Earlier this year my family took a week-long trip to San Francisco. We visited the Monterey Bay aquarium, Muir Woods, Santa Cruz and Palo Alto, and did more than our fair share of dining out during our trip. Seeing as how I’m from St. Louis, I was looking forward to seeing just how many retailers in the Bay Area had adopted mobile payments.
I have to admit that what I saw shocked me. I expected mobile payments to be commonplace, but I really didn’t see any more mobile payment systems that what I have seen in St. Louis. Out of the numerous businesses I visited, only three had tablet-based point-of-sale systems. I also saw very few people using their smartphone to make a payment. When I did see someone making a purchase with their phone, it was typically to pay for bus fare. There were many parking meters that accepted credit cards and mobile payments though, but Level Up and other mobile loyalty programs were no where to be found.
I realize that change takes time. In fact I recently saw research from Bain & Company that reported that 6.6% of consumers in the U.S. have used their smartphone for in-store purchases. Yes, mobile payments represent only a small fraction of in-store payments, but that number is definitely growing because that percentage increased by 103% between 2010 and 2013.
These numbers point out that even though adoption of mobile payments is slow, now is the time that banks need to start integrating them into their financial institution’s merchant services programs. Research shows that consumers trust banks with their data more than they trust retailers, technology companies, and alternative payment providers, so this presents a great opportunity for your financial institution to capture a share of this growing market.

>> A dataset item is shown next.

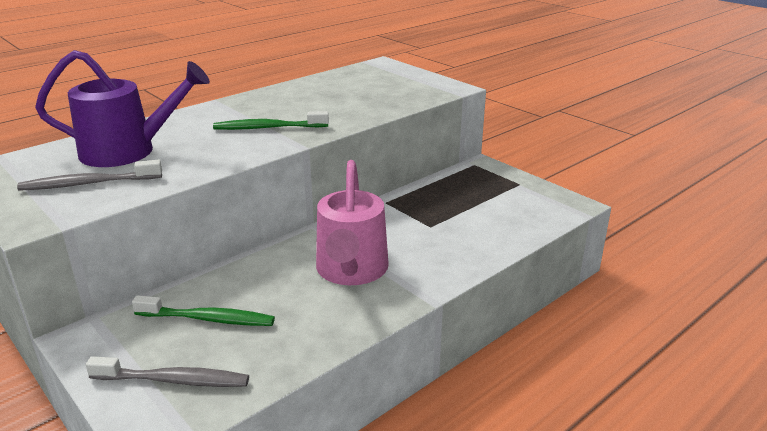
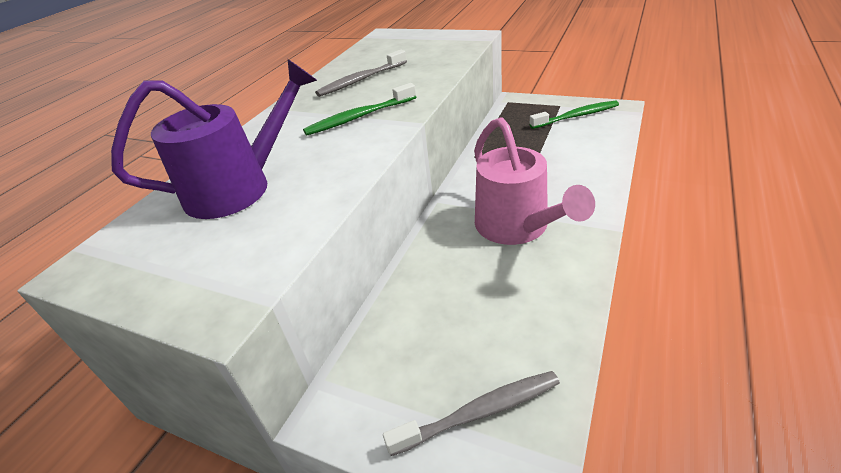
camera: 20 degrees left, 10 degrees up
(88, 184) = (237, 239): grey toothbrush -> grey toothbrush (361, 80)
(208, 319) = (441, 330): green toothbrush -> green toothbrush (576, 116)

Keep in mind that it’s important to provide your accountholders with choices. This way you can make sure that you will have a solution that best fits the needs of each customer, instead of trying to conform them to a one-size-fits-all approach.
Because there are numerous mobile payment systems in the market today, make sure you talk to your merchant services provider about which options are best for your customers. Keep in mind that consumers want programs that deliver extra value, such as better loyalty rewards and ways to help manage their money. And it goes without saying that whatever system you choose must be secure and easy to use. But by discussing your needs with your merchant services provider you’ll be able to pick the solutions that are right for your market.